Gauck conclama Alemanha, após 70 anos, a relembrar Auschwitz
O presidente da Alemanha, Joachim Gauck, afirmou nesta terça-feira que os crimes do nazismo não podem ser esquecidos e que preservar a memória do Holocausto é um dever de todas as pessoas que vivem na Alemanha.

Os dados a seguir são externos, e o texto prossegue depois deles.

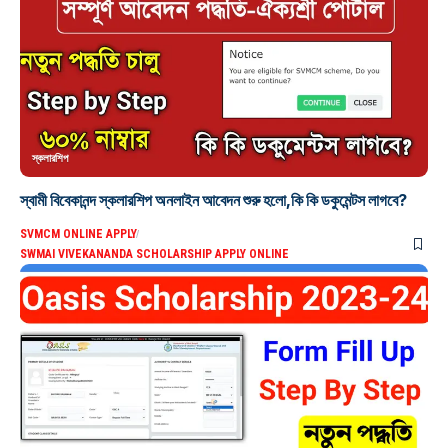
স্কলারশিপ
স্বামী বিবেকানন্দ স্কলারশিপ অনলাইন আবেদন শুরু হলো,কি কি ডকুমেন্টস লাগবে?
SVMCM ONLINE APPLY
SWMAI VIVEKANANDA SCHOLARSHIP APPLY ONLINE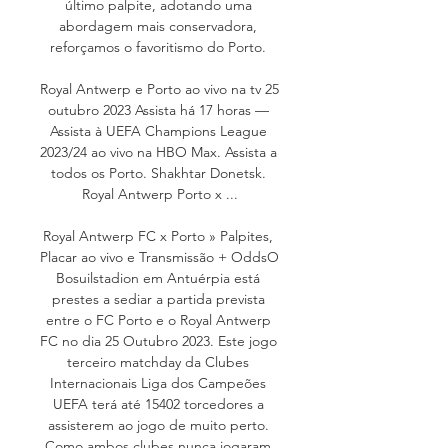
último palpite, adotando uma 
abordagem mais conservadora, 
reforçamos o favoritismo do Porto. 

Royal Antwerp e Porto ao vivo na tv 25 
outubro 2023 Assista há 17 horas — 
Assista à UEFA Champions League 
2023/24 ao vivo na HBO Max. Assista a 
todos os Porto. Shakhtar Donetsk. 
Royal Antwerp Porto x ...

Royal Antwerp FC x Porto » Palpites, 
Placar ao vivo e Transmissão + OddsO 
Bosuilstadion em Antuérpia está 
prestes a sediar a partida prevista 
entre o FC Porto e o Royal Antwerp 
FC no dia 25 Outubro 2023. Este jogo 
terceiro matchday da Clubes 
Internacionais Liga dos Campeões 
UEFA terá até 15402 torcedores a 
assisterem ao jogo de muito perto. 
Como ambos clubes nunca jogaram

O presidente da Alemanha, Joachim Gauck, afirmou nesta terça-feira que os crimes do nazismo não podem ser esquecidos
O presidente da Alemanha, Joachim Gauck, afirmou nesta terça-feira que os crimes do nazismo não podem ser esquecidos e que preservar a memória do Holocausto é um dever de todas as pessoas que vivem na Alemanha.
- Não há identidade alemã sem Auschwitz - disse Gauck, em Berlim, durante uma sessão solene no Bundestag (câmara baixa do Parlamento) que marcou os 70 anos da libertação do campo de concentração de Auschwitz-Birkenau. Diversos sobreviventes estiveram presentes.
A lembrança do Holocausto faz parte da história da Alemanha e dá a todos os cidadãos do país a obrigação de "protejer e preservar aquilo que é humano".
- Enquanto eu viver, vou sofrer com o fato de a nação alemã, com sua honorável cultura, ter sido capaz dos mais monstruosos crimes contra a humanidade - afirmou Gauck, reiterando que todos os alemães são responsáveis pelo caminho que o país seguirá e que o dever moral não cessa com a lembrança.
O presidente disse que é necessário aprender com os erros do passado. "Fazemos isso quando nos opomos a todas as formas de exclusão e violência e quando oferecemos um lar seguro a todos aqueles que chegam até nós fugindo da perseguição, da guerra e do terrorismo."
Gauck exortou os alemães a manter uma sociedade de convivência pacífica entre diferentes religiões e culturas. "A sociedade na qual todos queremos viver só prospera onde a dignidade de cada um é respeitada onde a solidariedade é vivida", acrescentou.
O presidente disse não compartilhar dos temores de que memória dos crimes nazistas desapareça entre as gerações mais jovens. Para ele, as novas gerações buscam novas formas de lidar com o passado.
Durante a cerimônia, o presidente do Bundestag, Norbert Lammert, afirmou que gerações posteriores não são responsáveis pelo passado, mas pela forma de lidar com esse passado. Crimes ordenados e perpretados por um Estado não devem voltar a acontecer em nenhum lugar do mundo, disse Lammert.
Lammert reforçou que os alemães, diante de sua responsabilidade histórica, devem assumir os urgentes desafios humanitários do presente. Auschwitz é sinônimo de um "genocídio em escala industrial sem precedentes na história" e daquilo que seres humanos são capazes de fazer a outros seres humanos.
A cerimônia no Bundestag contou também com a presença da chanceler federal da Alemanha, Angela Merkel, e de sobreviventes de Auschwitz. Gauck viajou para Auschwitz, onde participará da cerimônia pelos 70 anos de libertação do campo de concentração.
Entre 1940 e 1945, cerca de 1,1 milhão de pessoas foram assassinadas em Auschwitz-Birkenau, a maioria judeus. O campo foi libertado pelo Exército Vermelho em 27 de janeiro de 1945.